Records for the task:
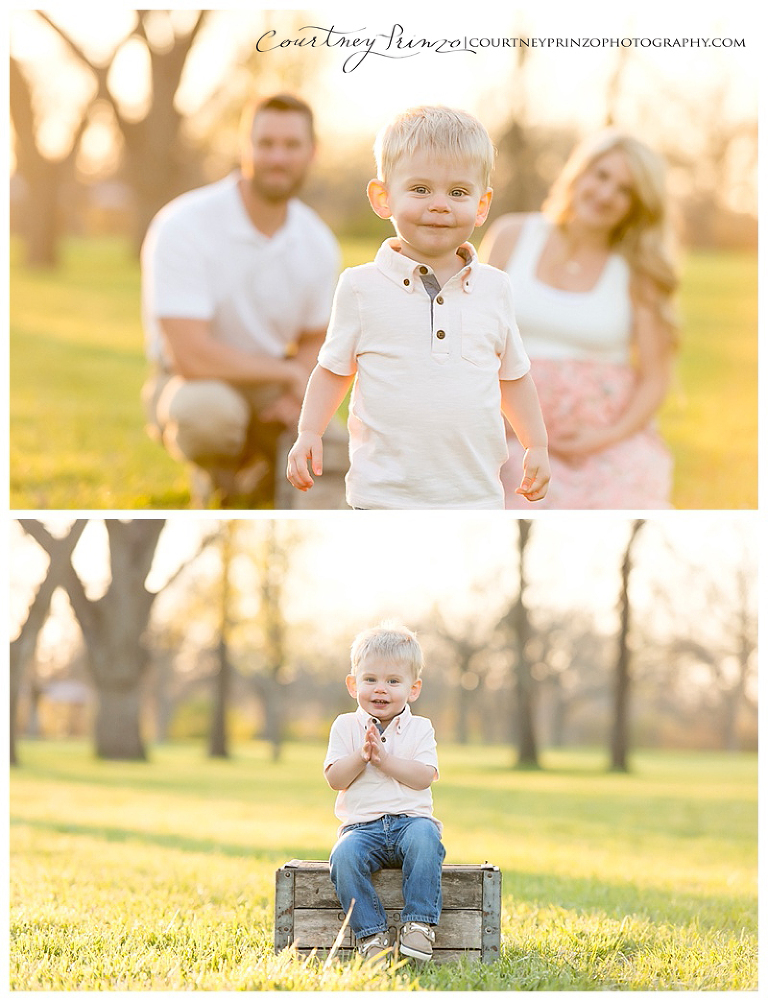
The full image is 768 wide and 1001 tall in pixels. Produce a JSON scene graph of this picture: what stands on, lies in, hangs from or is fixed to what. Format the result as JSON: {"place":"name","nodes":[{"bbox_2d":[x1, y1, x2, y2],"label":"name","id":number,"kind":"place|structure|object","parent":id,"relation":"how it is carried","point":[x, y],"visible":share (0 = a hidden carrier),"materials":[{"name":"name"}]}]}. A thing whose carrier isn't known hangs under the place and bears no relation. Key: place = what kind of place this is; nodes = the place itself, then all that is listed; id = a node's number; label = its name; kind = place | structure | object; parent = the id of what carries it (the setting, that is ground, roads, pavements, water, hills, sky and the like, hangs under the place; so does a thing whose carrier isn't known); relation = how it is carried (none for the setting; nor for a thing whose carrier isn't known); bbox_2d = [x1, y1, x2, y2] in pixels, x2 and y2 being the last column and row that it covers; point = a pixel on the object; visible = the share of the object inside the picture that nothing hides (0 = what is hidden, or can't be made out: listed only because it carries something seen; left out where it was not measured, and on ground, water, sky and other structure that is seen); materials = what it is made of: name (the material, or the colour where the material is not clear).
{"place":"outdoors","nodes":[
{"label":"outdoors","id":0,"kind":"place"},
{"bbox_2d":[38,677,91,737],"label":"building","id":1,"kind":"structure","parent":0,"point":[81,692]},
{"bbox_2d":[6,740,757,991],"label":"lawn","id":2,"kind":"structure","parent":0,"point":[612,781],"materials":[{"name":"green plant"}]},
{"bbox_2d":[10,519,83,764],"label":"tree","id":3,"kind":"object","parent":2,"relation":"on","point":[41,615],"visible":0.52,"materials":[{"name":"brown plant"}]},
{"bbox_2d":[36,520,171,761],"label":"tree","id":4,"kind":"object","parent":2,"relation":"on","point":[142,577],"visible":0.74,"materials":[{"name":"plant"}]},
{"bbox_2d":[205,527,235,758],"label":"tree","id":5,"kind":"object","parent":2,"relation":"on","point":[220,720],"visible":0.68,"materials":[{"name":"plant"}]},
{"bbox_2d":[257,529,292,762],"label":"tree","id":6,"kind":"object","parent":2,"relation":"on","point":[277,747],"visible":0.84,"materials":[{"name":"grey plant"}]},
{"bbox_2d":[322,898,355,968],"label":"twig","id":7,"kind":"object","parent":2,"relation":"on","point":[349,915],"visible":0.88,"materials":[{"name":"brown wood"}]},
{"bbox_2d":[274,858,502,963],"label":"wooden crate","id":8,"kind":"object","parent":2,"relation":"on","point":[494,871],"visible":0.77,"materials":[{"name":"brown wood"}]},
{"bbox_2d":[324,620,446,961],"label":"child","id":9,"kind":"object","parent":8,"relation":"on","point":[387,711],"visible":0.97},
{"bbox_2d":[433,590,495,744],"label":"tree","id":10,"kind":"object","parent":2,"relation":"on","point":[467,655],"visible":0.91,"materials":[{"name":"plant"}]},
{"bbox_2d":[509,521,541,768],"label":"tree","id":11,"kind":"object","parent":2,"relation":"on","point":[520,606],"visible":0.64,"materials":[{"name":"plant"}]},
{"bbox_2d":[608,523,644,773],"label":"tree","id":12,"kind":"object","parent":2,"relation":"on","point":[623,636],"visible":0.7,"materials":[{"name":"plant"}]},
{"bbox_2d":[686,542,756,751],"label":"tree","id":13,"kind":"object","parent":2,"relation":"on","point":[743,613],"visible":0.88,"materials":[{"name":"plant"}]},
{"bbox_2d":[5,2,761,224],"label":"sky","id":14,"kind":"structure","parent":0,"point":[359,68],"materials":[{"name":"white"}]},
{"bbox_2d":[9,243,760,507],"label":"lawn","id":15,"kind":"structure","parent":0,"point":[32,343],"materials":[{"name":"green plant"}]},
{"bbox_2d":[10,22,97,270],"label":"tree","id":16,"kind":"object","parent":15,"relation":"on","point":[41,194],"visible":0.84,"materials":[{"name":"brown plant"}]},
{"bbox_2d":[99,8,207,262],"label":"tree","id":17,"kind":"object","parent":15,"relation":"on","point":[155,104],"visible":0.76,"materials":[{"name":"brown plant"}]},
{"bbox_2d":[140,90,346,505],"label":"man","id":18,"kind":"object","parent":15,"relation":"on","point":[239,202],"visible":0.93},
{"bbox_2d":[274,429,348,508],"label":"wooden crate","id":19,"kind":"object","parent":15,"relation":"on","point":[321,503],"visible":0.5,"materials":[{"name":"brown wood"}]},
{"bbox_2d":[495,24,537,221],"label":"tree","id":20,"kind":"object","parent":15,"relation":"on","point":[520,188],"visible":0.71,"materials":[{"name":"brown plant"}]},
{"bbox_2d":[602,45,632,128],"label":"tree","id":21,"kind":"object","parent":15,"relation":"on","point":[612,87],"visible":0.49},
{"bbox_2d":[16,516,761,643],"label":"sky","id":22,"kind":"structure","parent":0,"point":[357,547],"materials":[{"name":"white"}]},
{"bbox_2d":[290,100,549,508],"label":"child","id":23,"kind":"object","parent":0,"point":[444,196],"visible":0.97},
{"bbox_2d":[483,128,682,509],"label":"woman","id":24,"kind":"object","parent":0,"point":[587,217],"visible":0.75}
]}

Activity: Omit the pictures and give the material again, exactly and in full.

Finished exercise:
The full image is 768 wide and 1001 tall in pixels. Produce a JSON scene graph of this picture: what stands on, lies in, hangs from or is fixed to what. Format the result as JSON: {"place":"name","nodes":[{"bbox_2d":[x1, y1, x2, y2],"label":"name","id":number,"kind":"place|structure|object","parent":id,"relation":"how it is carried","point":[x, y],"visible":share (0 = a hidden carrier),"materials":[{"name":"name"}]}]}. A thing whose carrier isn't known hangs under the place and bears no relation. Key: place = what kind of place this is; nodes = the place itself, then all that is listed; id = a node's number; label = its name; kind = place | structure | object; parent = the id of what carries it (the setting, that is ground, roads, pavements, water, hills, sky and the like, hangs under the place; so does a thing whose carrier isn't known); relation = how it is carried (none for the setting; nor for a thing whose carrier isn't known); bbox_2d = [x1, y1, x2, y2] in pixels, x2 and y2 being the last column and row that it covers; point = a pixel on the object; visible = the share of the object inside the picture that nothing hides (0 = what is hidden, or can't be made out: listed only because it carries something seen; left out where it was not measured, and on ground, water, sky and other structure that is seen); materials = what it is made of: name (the material, or the colour where the material is not clear).
{"place":"outdoors","nodes":[
{"label":"outdoors","id":0,"kind":"place"},
{"bbox_2d":[38,677,91,737],"label":"building","id":1,"kind":"structure","parent":0,"point":[81,692]},
{"bbox_2d":[6,740,757,991],"label":"lawn","id":2,"kind":"structure","parent":0,"point":[612,781],"materials":[{"name":"green plant"}]},
{"bbox_2d":[10,519,83,764],"label":"tree","id":3,"kind":"object","parent":2,"relation":"on","point":[41,615],"visible":0.52,"materials":[{"name":"brown plant"}]},
{"bbox_2d":[36,520,171,761],"label":"tree","id":4,"kind":"object","parent":2,"relation":"on","point":[142,577],"visible":0.74,"materials":[{"name":"plant"}]},
{"bbox_2d":[205,527,235,758],"label":"tree","id":5,"kind":"object","parent":2,"relation":"on","point":[220,720],"visible":0.68,"materials":[{"name":"plant"}]},
{"bbox_2d":[257,529,292,762],"label":"tree","id":6,"kind":"object","parent":2,"relation":"on","point":[277,747],"visible":0.84,"materials":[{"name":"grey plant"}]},
{"bbox_2d":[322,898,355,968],"label":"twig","id":7,"kind":"object","parent":2,"relation":"on","point":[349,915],"visible":0.88,"materials":[{"name":"brown wood"}]},
{"bbox_2d":[274,858,502,963],"label":"wooden crate","id":8,"kind":"object","parent":2,"relation":"on","point":[494,871],"visible":0.77,"materials":[{"name":"brown wood"}]},
{"bbox_2d":[324,620,446,961],"label":"child","id":9,"kind":"object","parent":8,"relation":"on","point":[387,711],"visible":0.97},
{"bbox_2d":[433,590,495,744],"label":"tree","id":10,"kind":"object","parent":2,"relation":"on","point":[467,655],"visible":0.91,"materials":[{"name":"plant"}]},
{"bbox_2d":[509,521,541,768],"label":"tree","id":11,"kind":"object","parent":2,"relation":"on","point":[520,606],"visible":0.64,"materials":[{"name":"plant"}]},
{"bbox_2d":[608,523,644,773],"label":"tree","id":12,"kind":"object","parent":2,"relation":"on","point":[623,636],"visible":0.7,"materials":[{"name":"plant"}]},
{"bbox_2d":[686,542,756,751],"label":"tree","id":13,"kind":"object","parent":2,"relation":"on","point":[743,613],"visible":0.88,"materials":[{"name":"plant"}]},
{"bbox_2d":[5,2,761,224],"label":"sky","id":14,"kind":"structure","parent":0,"point":[359,68],"materials":[{"name":"white"}]},
{"bbox_2d":[9,243,760,507],"label":"lawn","id":15,"kind":"structure","parent":0,"point":[32,343],"materials":[{"name":"green plant"}]},
{"bbox_2d":[10,22,97,270],"label":"tree","id":16,"kind":"object","parent":15,"relation":"on","point":[41,194],"visible":0.84,"materials":[{"name":"brown plant"}]},
{"bbox_2d":[99,8,207,262],"label":"tree","id":17,"kind":"object","parent":15,"relation":"on","point":[155,104],"visible":0.76,"materials":[{"name":"brown plant"}]},
{"bbox_2d":[140,90,346,505],"label":"man","id":18,"kind":"object","parent":15,"relation":"on","point":[239,202],"visible":0.93},
{"bbox_2d":[274,429,348,508],"label":"wooden crate","id":19,"kind":"object","parent":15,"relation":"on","point":[321,503],"visible":0.5,"materials":[{"name":"brown wood"}]},
{"bbox_2d":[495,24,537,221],"label":"tree","id":20,"kind":"object","parent":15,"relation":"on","point":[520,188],"visible":0.71,"materials":[{"name":"brown plant"}]},
{"bbox_2d":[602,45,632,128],"label":"tree","id":21,"kind":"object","parent":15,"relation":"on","point":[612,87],"visible":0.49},
{"bbox_2d":[16,516,761,643],"label":"sky","id":22,"kind":"structure","parent":0,"point":[357,547],"materials":[{"name":"white"}]},
{"bbox_2d":[290,100,549,508],"label":"child","id":23,"kind":"object","parent":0,"point":[444,196],"visible":0.97},
{"bbox_2d":[483,128,682,509],"label":"woman","id":24,"kind":"object","parent":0,"point":[587,217],"visible":0.75}
]}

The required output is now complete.